Изменить размер шрифта - +
К ее горлу подступила тошнота, когда профессор назвал Герхарда Шлика одним из выдающихся людей Германии.

– Эта поездка позволит вам лучше узнать друг друга.

– У меня нет ни малейшего желания узнавать Шлика. Сегодня вечером он вел себя отвратительно… и по отношению ко мне, и по отношению к своей жене.

– Думаю, что их брак долго не продлится.

– Откуда такие предположения?

Профессор отвернулся, посмотрел в окно.

– Ты же сама видела, какие между ними отношения. – Секунду он колебался. – Ты разговаривала с Кристиной?

– Нет. – Рейчел чувствовала, как растет ее возмущение. – Хотела поговорить, но во время выступлений мы сидели довольно далеко друг от друга, а к концу ужина Герхард совершенно ее запугал.

– Она напилась.

– И я понимаю почему! Ее муж ужасно к ней относится.

– Ты же не знаешь, с чем ему приходится сталкиваться. Не стоит судить поспешно.

– Поспешно?

– Этот брак с самого начала был обречен на неудачу. Ты была бы ему гораздо лучшей женой. Ты… поторопилась с отказом.

Рейчел ушам своим не верила. Должно быть, отец слишком много выпил.

– А как же их дочь? Сейчас Амели уже… года четыре?

Но в ответ на упоминание об Амели профессор только махнул рукой. Рейчел и сама с радостью прекратила этот разговор. Возможно, к утру ее отец образумится.

 

Она открыла балконную дверь, наслаждаясь утренним солнышком, радуясь тому, что ей не придется целый день провести с отцом и его друзьями. Вместо того чтобы заказать завтрак в номер, Рейчел решила отправиться на разведку: найти где-нибудь летнее кафе, где подают крепкий суррогатный немецкий кофе и вкусные булочки.
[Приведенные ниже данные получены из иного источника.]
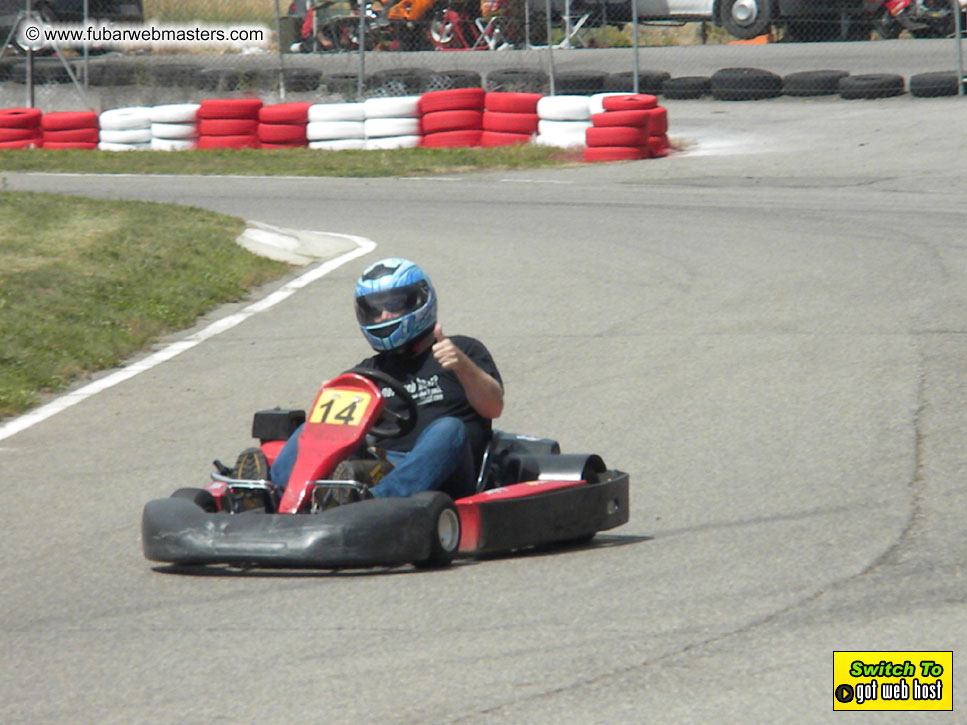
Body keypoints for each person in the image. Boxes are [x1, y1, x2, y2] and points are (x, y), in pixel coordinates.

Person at [239, 258, 503, 502]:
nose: (385, 316)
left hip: (446, 470)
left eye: (395, 304)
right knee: (314, 426)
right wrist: (328, 407)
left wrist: (463, 367)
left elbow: (493, 407)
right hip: (380, 467)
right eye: (376, 309)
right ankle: (270, 495)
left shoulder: (462, 351)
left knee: (449, 428)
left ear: (419, 300)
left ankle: (375, 504)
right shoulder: (367, 373)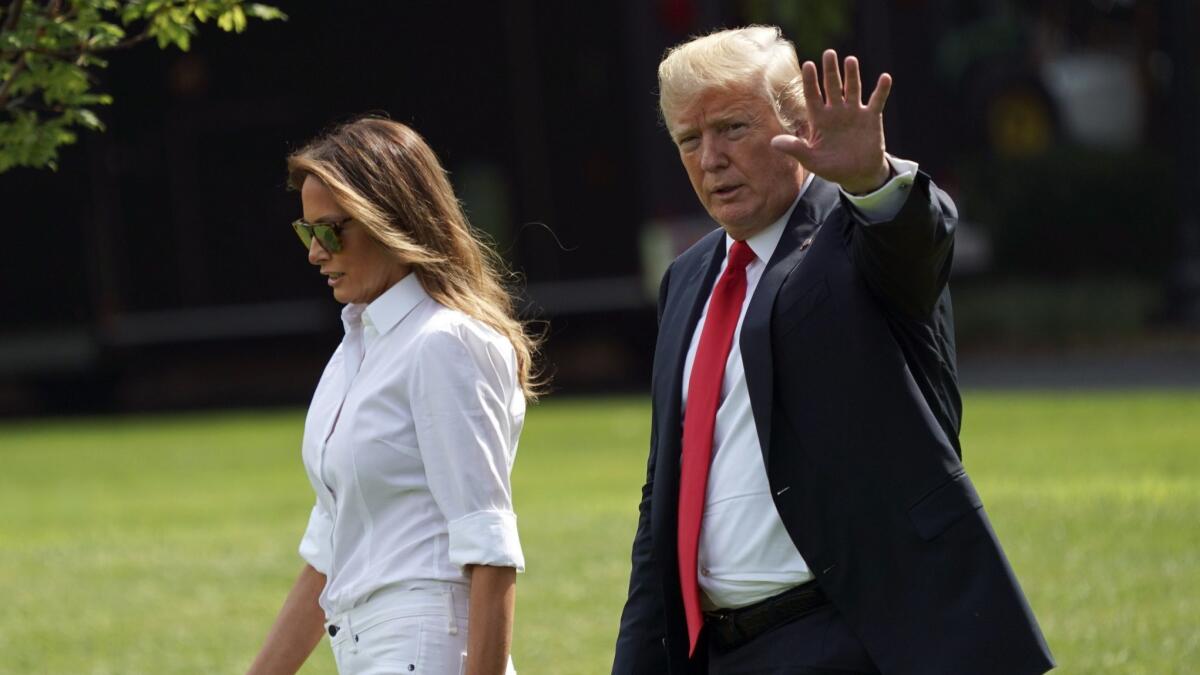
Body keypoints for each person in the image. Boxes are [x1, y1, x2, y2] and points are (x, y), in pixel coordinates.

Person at [613, 26, 1054, 675]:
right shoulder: (686, 278)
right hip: (722, 654)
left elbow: (913, 245)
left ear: (799, 123)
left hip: (852, 639)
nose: (710, 158)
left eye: (732, 128)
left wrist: (871, 180)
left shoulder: (856, 230)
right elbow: (664, 496)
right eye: (689, 139)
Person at [246, 117, 536, 675]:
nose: (315, 253)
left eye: (331, 231)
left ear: (393, 219)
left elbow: (489, 545)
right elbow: (329, 548)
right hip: (368, 652)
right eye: (306, 233)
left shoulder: (445, 342)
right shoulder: (356, 348)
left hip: (425, 649)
Девушка уже выходила из номера, когда вспомнила о ключе. Она порылась в сумочке, достала расческу и губную помаду, компакт-пудру, паспорт – ключа от номера не было. Рейчел высыпала все из сумочки. Ключа не было. Девушка прощупала подкладку – да, ключ был под ней. Рейчел поднесла сумочку к окну и открыла ее. На свету она увидела дырку в подкладке – раньше, девушка знала точно, ее там не было. Рейчел просунула туда палец, нащупала заблудившийся ключ… и что-то еще.

Она попыталась ухватиться за бумажку, но и ключ, и бумажка выскальзывали. Рейчел достала маникюрные ножнички и немного расширила дыру. Из-за подкладки выпал ключ и скрученный свиток. Рейчел тут же узнала быстрый неровный почерк Кристины.

 

С тех пор как Фридрих женился на Лии, на лице Девы Марии он всегда вырезал нежную, любящую, немного озабоченную улыбку жены. Иосифа он наделял собственными чертами защитника очага. А младенец – младенец олицетворял ребенка, на появление которого они так надеялись, о котором так молились. Идеальный ребенок, который днем будет сосать грудь и агукать, которому на ночь Лия будет петь колыбельные. За минувший год Фридрих вырезал их с десяток, и каждой фигуркой мог гордиться.

Он положил брусок на рабочий стол, встал. Подошел к окну своей небольшой мастерской, взглянул на залитую солнцем гору. Ирония судьбы: никакого младенца не будет. У них с Лией никогда не будет детей. Какую надежду, какую радость он мог теперь вырезать на лицах Святого семейства?

С тех пор как Фридрих привез жену домой, у Лии был тот же потухший взгляд, скорбно сжатые губы – а прошла уже неделя. И просвета не было.

«За что, Господи? Почему Лия?» Врач, этот неприятный доктор Менгеле, сказал ей, что она никогда не сможет зачать, что ее стерилизовали тем летом, когда ей исполнилось шестнадцать – тем летом, когда она проявила своеволие.

– Ты пошла в мать, – пояснил ей тогда врач.